🤖 AI Summary
This work addresses the growing risk of diffusion model–based image editing being misused for deepfakes and unauthorized image manipulation. Existing immunization methods rely on per-image optimization, limiting their scalability. To overcome this, we propose the first universal image immunization framework that injects a unified semantic adversarial perturbation into images. This perturbation preserves visual fidelity while disrupting the diffusion model’s understanding of the original semantics, thereby effectively preventing malicious edits. Our approach requires no per-image optimization, is data-free, and exhibits strong black-box transferability across models. Experiments demonstrate that under a universal perturbation setting, our method significantly outperforms existing baselines; even under tight perturbation budgets, it matches the performance of image-specific techniques and shows robust generalization across multiple state-of-the-art diffusion models.
📝 Abstract
Recent advances in diffusion models have enabled powerful image editing capabilities guided by natural language prompts, unlocking new creative possibilities. However, they introduce significant ethical and legal risks, such as deepfakes and unauthorized use of copyrighted visual content. To address these risks, image immunization has emerged as a promising defense against AI-driven semantic manipulation. Yet, most existing approaches rely on image-specific adversarial perturbations that require individual optimization for each image, thereby limiting scalability and practicality. In this paper, we propose the first universal image immunization framework that generates a single, broadly applicable adversarial perturbation specifically designed for diffusion-based editing pipelines.

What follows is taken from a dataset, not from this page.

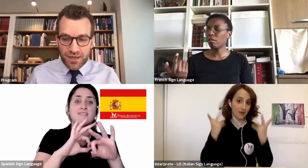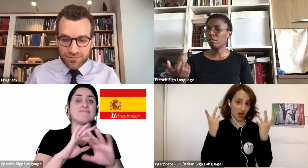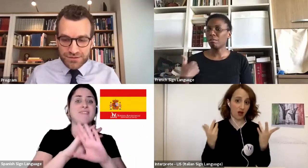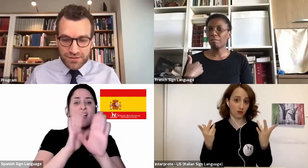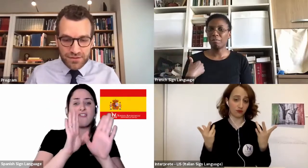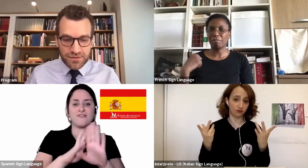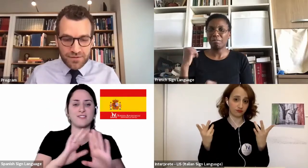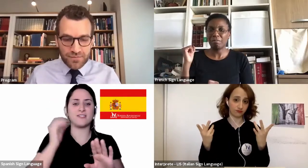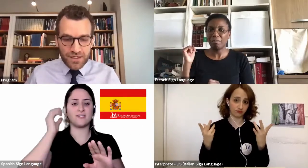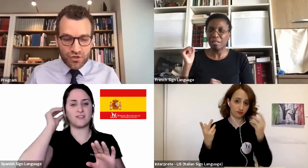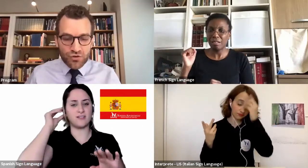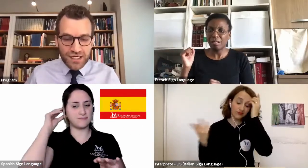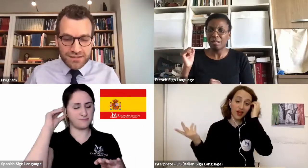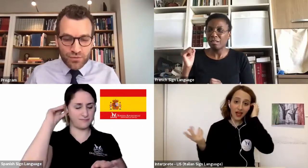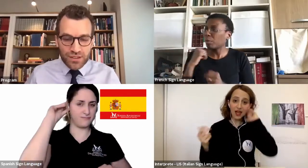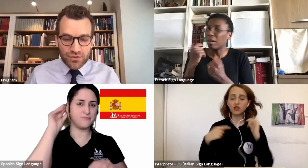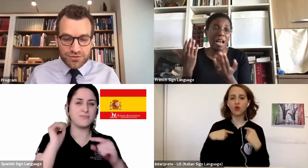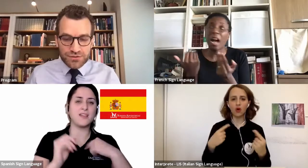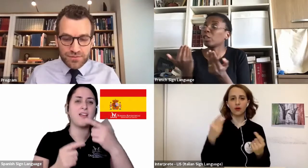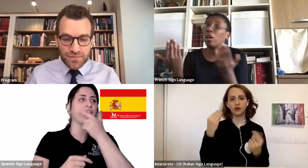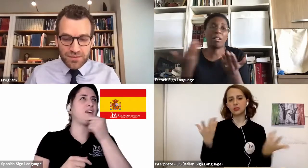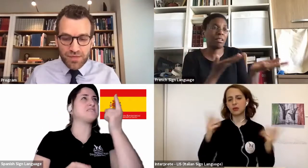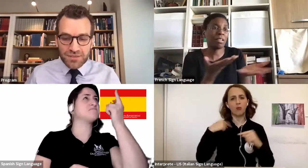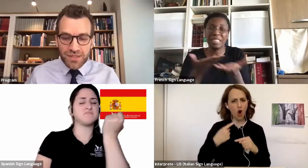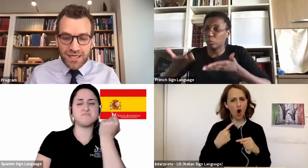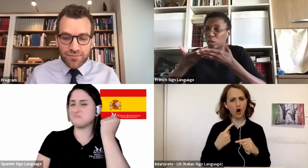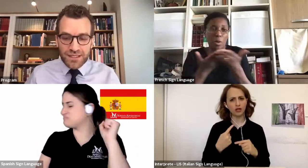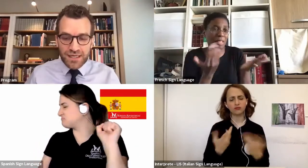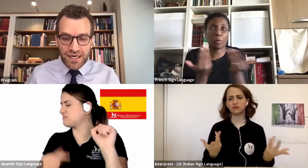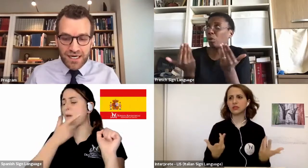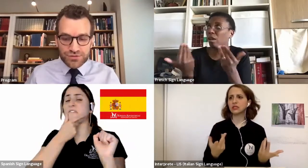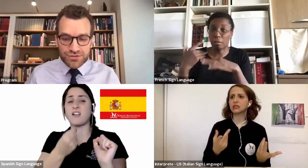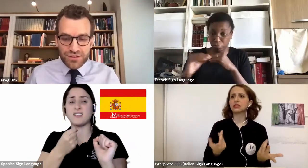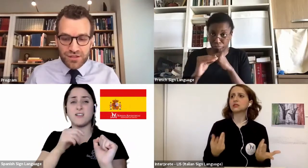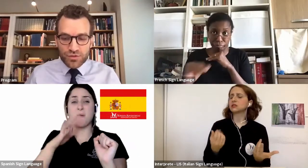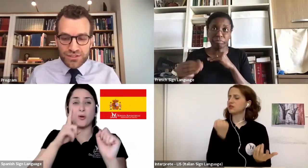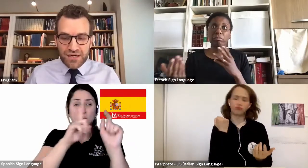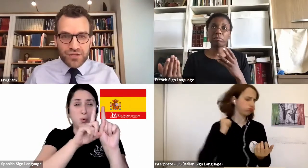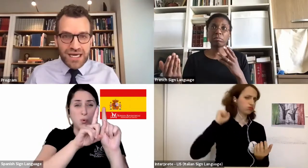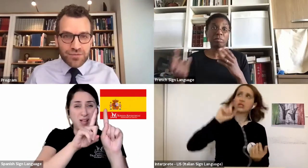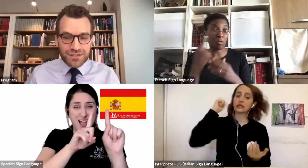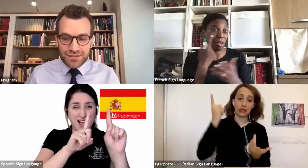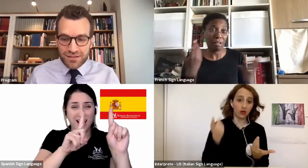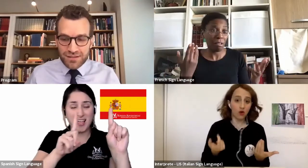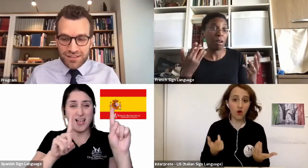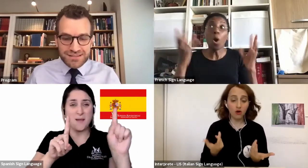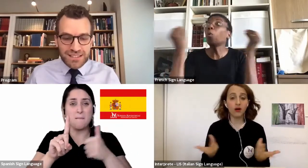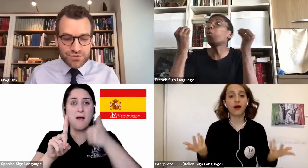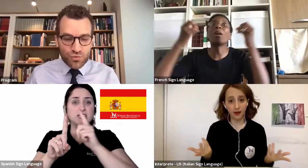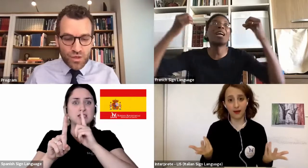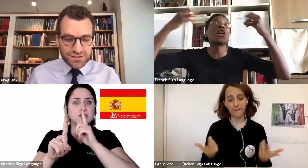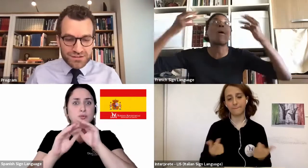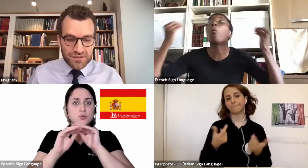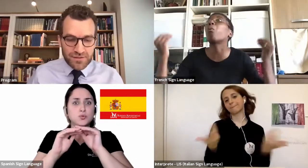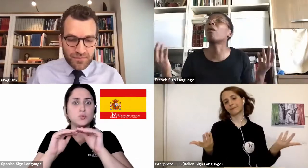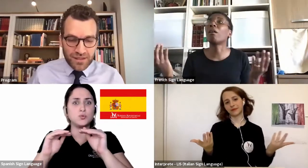becomes. There are no lights in the windows. It might be an empty house. Was it ever inhabited? It seemed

Inspired by universal adversarial perturbation (UAP) techniques used in targeted attacks, our method generates a UAP that embeds a semantic target into images to be protected. Simultaneously, it suppresses original content to effectively misdirect the model's attention during editing. As a result, our approach effectively blocks malicious editing attempts by overwriting the original semantic content in the image via the UAP. Moreover, our method operates effectively even in data-free settings without requiring access to training data or domain knowledge, further enhancing its practicality and broad applicability in real-world scenarios. Extensive experiments show that our method, as the first universal immunization approach, significantly outperforms several baselines in the UAP setting. In addition, despite the inherent difficulty of universal perturbations, our method also achieves performance on par with image-specific methods under a more restricted perturbation budget, while also exhibiting strong black-box transferability across different diffusion models.